How To Use PokerStove
PokerStove is a program for calculating hot-and-cold equity, providing your exact chance of winning a certain hand at showdown. It’s a program that you download and run directly on your computer, as opposed to online odds calculators, which means it will generally work a lot faster.
It’s a very useful tool for analyzing hands and situations away from the tables, and allows you to specify a number of variables in order to recreate or simulate specific situations. Your cards, your opponents’ cards, their range of potential holdings, board cards and dead cards can all be individually tweaked to set up the exact scenario you wish to explore.
For instance, let’s say the player UTG raises in a 6-max limit ring game, and you call from the BB with JsTs. How are you doing on a flop of Jh-7s-7d?
The answer will depend on your opponent.
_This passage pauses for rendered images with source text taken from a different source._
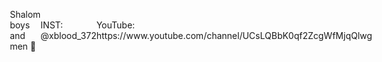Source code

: 
<div style="display: flex; align-items: center; justify-content: center;">
  <p>Shalom boys and men 👋</p>
  <p> INST: @xblood_372</p>
  <p>YouTube: https://www.youtube.com/channel/UCsLQBbK0qf2ZcgWfMjqQlwg</p>
</div>

<!--
**xBlood37/xBlood37** is a ✨ _special_ ✨ repository because its `README.md` (this file) appears on your GitHub profile.

Here are some ideas to get you started:

- 🔭 I’m currently working on ...
- 🌱 I’m currently learning ...
- 👯 I’m looking to collaborate on ...
- 🤔 I’m looking for help with ...
- 💬 Ask me about ...
- 📫 How to reach me: ...
- 😄 Pronouns: ...
- ⚡ Fun fact: ...
-->
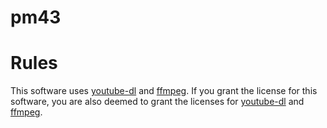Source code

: # pm43

# Rules
This software uses [youtube-dl](https://github.com/ytdl-org/youtube-dl/blob/master/LICENSE) and [ffmpeg](https://github.com/FFmpeg/FFmpeg/blob/master/LICENSE.md).
If you grant the license for this software, you are also deemed to grant the licenses for [youtube-dl](https://github.com/ytdl-org/youtube-dl/blob/master/LICENSE) and [ffmpeg](https://github.com/FFmpeg/FFmpeg/blob/master/LICENSE.md).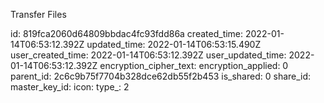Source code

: Transfer Files

id: 819fca2060d64809bbdac4fc93fdd86a
created_time: 2022-01-14T06:53:12.392Z
updated_time: 2022-01-14T06:53:15.490Z
user_created_time: 2022-01-14T06:53:12.392Z
user_updated_time: 2022-01-14T06:53:12.392Z
encryption_cipher_text: 
encryption_applied: 0
parent_id: 2c6c9b75f7704b328dce62db55f2b453
is_shared: 0
share_id: 
master_key_id: 
icon: 
type_: 2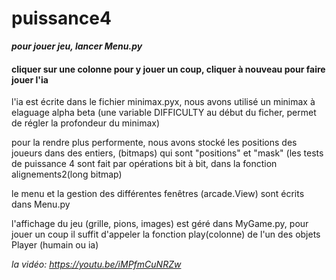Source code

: # puissance4

***pour jouer jeu, lancer Menu.py***

#### cliquer sur une colonne pour y jouer un coup, cliquer à nouveau pour faire jouer l'ia ####

l'ia est écrite dans le fichier minimax.pyx, nous avons utilisé un minimax à elaguage alpha beta
(une variable DIFFICULTY au début du ficher, permet de régler la profondeur du minimax)

pour la rendre plus performente, nous avons stocké les positions des joueurs dans des entiers, (bitmaps) qui sont "positions" et "mask" (les tests de puissance 4 sont fait par opérations bit à bit, dans la fonction alignements2(long bitmap)

le menu et la gestion des différentes fenêtres (arcade.View) sont écrits dans Menu.py

l'affichage du jeu (grille, pions, images) est géré dans MyGame.py, 
pour jouer un coup il suffit d'appeler la fonction play(colonne) de l'un des objets Player (humain ou ia)

*la vidéo: https://youtu.be/iMPfmCuNRZw*
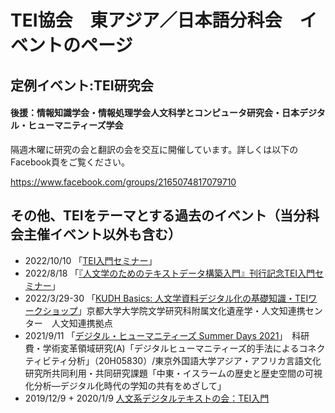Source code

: # TEI協会　東アジア／日本語分科会　イベントのページ

## 定例イベント:TEI研究会

#### 後援：情報知識学会・情報処理学会人文科学とコンピュータ研究会・日本デジタル・ヒューマニティーズ学会

隔週木曜に研究の会と翻訳の会を交互に開催しています。詳しくは以下のFacebook頁をご覧ください。

https://www.facebook.com/groups/2165074817079710

## その他、TEIをテーマとする過去のイベント（当分科会主催イベント以外も含む）

* 2022/10/10 「[TEI入門セミナー](https://digitalnagasaki.hatenablog.com/entry/2022/10/07/125611)」
* 2022/8/18 「[『人文学のためのテキストデータ構築入門』刊行記念TEI入門セミナー](https://digitalnagasaki.hatenablog.com/entry/2022/08/16/212955)」
* 2022/3/29-30 「[KUDH Basics: 人文学資料デジタル化の基礎知識・TEIワークショップ](https://www.bun.kyoto-u.ac.jp/events/kudh-basics-tei/)」京都大学大学院文学研究科附属文化遺産学・人文知連携センター　人文知連携拠点
* 2021/9/11 「[デジタル・ヒューマニティーズ Summer Days 2021](https://connectivity.aa-ken.jp/activity/322/)」　科研費・学術変革領域研究(A)「デジタルヒューマニティーズ的手法によるコネクティビティ分析」（20H05830）/東京外国語大学アジア・アフリカ言語文化研究所共同利用・共同研究課題「中東・イスラームの歴史と歴史空間の可視化分析―デジタル化時代の学知の共有をめざして」
* 2019/12/9 + 2020/1/9 [人文系デジタルテキストの会：TEI入門](https://github.com/TEI-EAJ/events/wiki/seminar_12190109)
Let’s break them down into four different styles of player:
A: very tight (raises 3% of hands UTG)
B: average (raises 10% of hands UTG)
C: loose/aggressive (raises 20% of hands UTG), or
D: maniac (raises at least 50% of hands UTG)
Using PokerStove you can enter these ranges, plus your exact hand and this exact flop, to find your chances of winning vs. each respective type of opponent:
A: 41%
B: 61%
C: 67%
D: 73%
This is known as your hot-and-cold equity, and understanding this value is a great first step in being able to figure out the best course of action. Whether you should call or raise the flop in this example can be debated, but at the very least you can establish that you shouldn’t fold, at least not on the flop.
Selecting a Range for an Opponent It’s rare that we can put an opponent on a specific two-card combination, but narrowing down their range, or ‘Hand Distribution’, is something you should be doing constantly. And with PokerStove, a little knowledge of your opponent’s range can go a long way. There are a few different ways of setting your opponent’s range, the easiest one is to just type in a percentage of hands they would play. For example, if you know from PokerTracker that your opponent raises pre-flop with 10% of hands in this position, you can input that 10% as their range. PokerStove can convert that 10% to a range, generally taking in 77+, A9s+, KTs+, QTs+, AJo+ and KQo (“77+” means any pocket pair 77 and higher, “KTs+” means any suited king, with a ten or better kicker, and so on). It’s also possible to enter a range of hands manually, as not all players think the same way. You can even adjust the range that PokerStove suggests after you give it a percentage, adding or removing hands that you believe an opponent would or wouldn’t play.
“Enumerate All” vs. “Monte Carlo” PokerStove doesn’t calculate, it simulates. So when you run the software, it will pit the hands and ranges you entered, on the board that you put in (if any), randomize all the unknown variables many times, and tell you how often on average the different players win. There are two ways it can do this, which are selectable in the PokerStove interface: “Enumerate all” goes through every possible combination. For some scenarios this is very fast since there are only a few possible combinations. Most cases involving only two players take mere fractions of a second to calculate. When you have three or more players involved in a pot, the number of possible cases grows exponentially, and it may take a long time for the program to run every single combination of possibilities. That’s when using the “Monte Carlo” option comes in handy, as it randomizes the simulations. This means that instead of following a pattern and grinding its way through every possible holding, it will randomly run simulation after simulation. As computers are so fast, a huge number of samples (millions) can be simulated in around a second. This method is substituting precision for speed, but if left to run for a while it will quickly stabilize towards the true value.